On the TVs, they're playing the first movie Cassie ever appeared in. Shot on video, maybe one step better than some security camera at the corner quick-stop grocery. On the TVs is her and me, young as Sheila and the kid 72. Cassie's eyes are rolled up to show only white, her arms flopping loose at her sides, her head rolling around on her neck so far the pull opens her mouth, drool sliding out the corner of her lips.
Slack as a blow-up sex-doll version of herself.
If you want to know, that first film I did with Cassie Wright, I slipped her a diet soda mixed with beta-ketamine and Demerol. With the camera set up on a tripod next to the mattress, I fucked her everywhere my dick would fit.
Because I loved her so much.
That first movie was called Frisky Business. After she got famous, the distributor recut it and released the movie as Lay Misty for Me. Recut as World Whore One.
If you got to know, Cassie never planned to make that first movie.
That movie's playing to the empty basement.
The kid's in the John, scrubbing any poison off his gonads, scrubbing the way the teddy-bear dude scrubbed his forehead.
Sheila comes down the stairs, blubbering. Dragging her sleeves of her sweater across her eyes, smearing snot and whatnot sideways to her ears, her top teeth meeting her bottom teeth on edge, and her jaw bunched with muscle at the corners. She's saying, «Fucker.» Sheila wings the clipboard across the room, where it hits the wall to explode in paper names and numbers. A fluttering cloud of fifty- and twenty-dollar bills that Sheila took as bribe money.
The kid comes out the bathroom door saying, "Don't cry." Saying, "It's what Miss Wright wanted…"
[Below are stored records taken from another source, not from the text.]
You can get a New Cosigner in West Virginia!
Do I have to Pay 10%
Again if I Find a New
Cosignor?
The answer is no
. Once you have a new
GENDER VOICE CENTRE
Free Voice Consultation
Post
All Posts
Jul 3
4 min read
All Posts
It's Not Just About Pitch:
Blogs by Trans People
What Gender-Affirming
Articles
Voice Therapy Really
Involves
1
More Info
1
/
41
Just graduated from Missoula High School, Cassie had this big plan to go to drama school. She planned to live at home and study to be an actor or a movie star—either way, so long as she was in show business. Either way, she didn't want to marry me. How she told me was her grades were too good. Cassie said maybe if she was stupid and desperate, really clutching at straws and emotionally needy, utterly destroyed, she'd accept my proposal—so I figured there was still hope.
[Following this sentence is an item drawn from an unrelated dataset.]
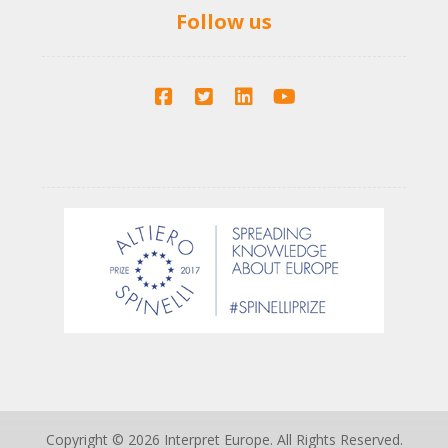
Follow us
Copyright © 2026 Interpret Europe. All Rights Reserved.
Trouble was, her folks had poisoned her against me with all this self-esteem crap.
The Friday night Cassie told me, I said I understood.
I said I wanted her to live the full, rich life's dream she cherished. And I asked, did she want a diet soda?
The closest thing that comes to how today felt is when you wipe back to front. You're on the toilet. You're not thinking, and you smear shit on the back of your hanging-down wrinkled ball skin. The more you try to wipe it clean, the skin stretches, and the mess keeps getting bigger. The thin layer of shit spreads into the hair and down your thighs. That's how a day like this, how it felt.
Later, Cassie told me the drugs, the beta-ketamine and Demerol, stopped her heart. Her brain cooled, and she rose up out of her body, hovering near the ceiling, looking down, her and the video camera watching my ass clench and relax, clench and relax, as I fucked her until her heart started back to pump. Fucked her to death, then back to life. Humping her dead body around that mattress, I ended the old life she had, wanting to act, and gave her a new life.
Sex reincarnated that good, pure girl, but as something else.
Cassie hovering, watching the action same as I'm doing now.
Behind Sheila, the teddy-bear dude comes down the stairs into the basement. Both his hands clutching the rail at one side.
Sheila yanks the stopwatch, snapping the cord around her neck, and pitches the watch against the concrete wall. Another little explosion.
Another step down, and Sheila says, "The pig took the pill himself."
The kid crosses to his brown paper bag, pulls out tennis shoes, jeans, a T-shirt. A belt. Stepping into his socks, he says, "Who?"
Sheila folds her arms. Looking up at a TV, at me humping Cassie Wright's limp body, she says, "My father."
The teddy-bear dude says, "Who?"
Branch Bacardi.
Me. Dead and hovering, the way Cassie floated up after her heart stopped.
Six hundred dudes. One gal. A world record for the ages. A must-have movie for every discerning collector of things erotic.
Didn't one of us on purpose set out to make a snuff movie. That's a lie.
If you imagined I was alive, that's another. I took the pill.
Buttoning his shirt, the kid says, "Is Mr. Bacardi dead?"
And Sheila says it's hard to tell. She says, "With his tan, and all the bronzer he has on, he looks healthier and more alive than any of us."
My daughter.
On the TVs, I'm popping my load deep inside Cassie's dead snatch, pumping her back to life. A decent money shot wasted, worthless for nothing except making some kid. Sheila. Stupid, stupid me.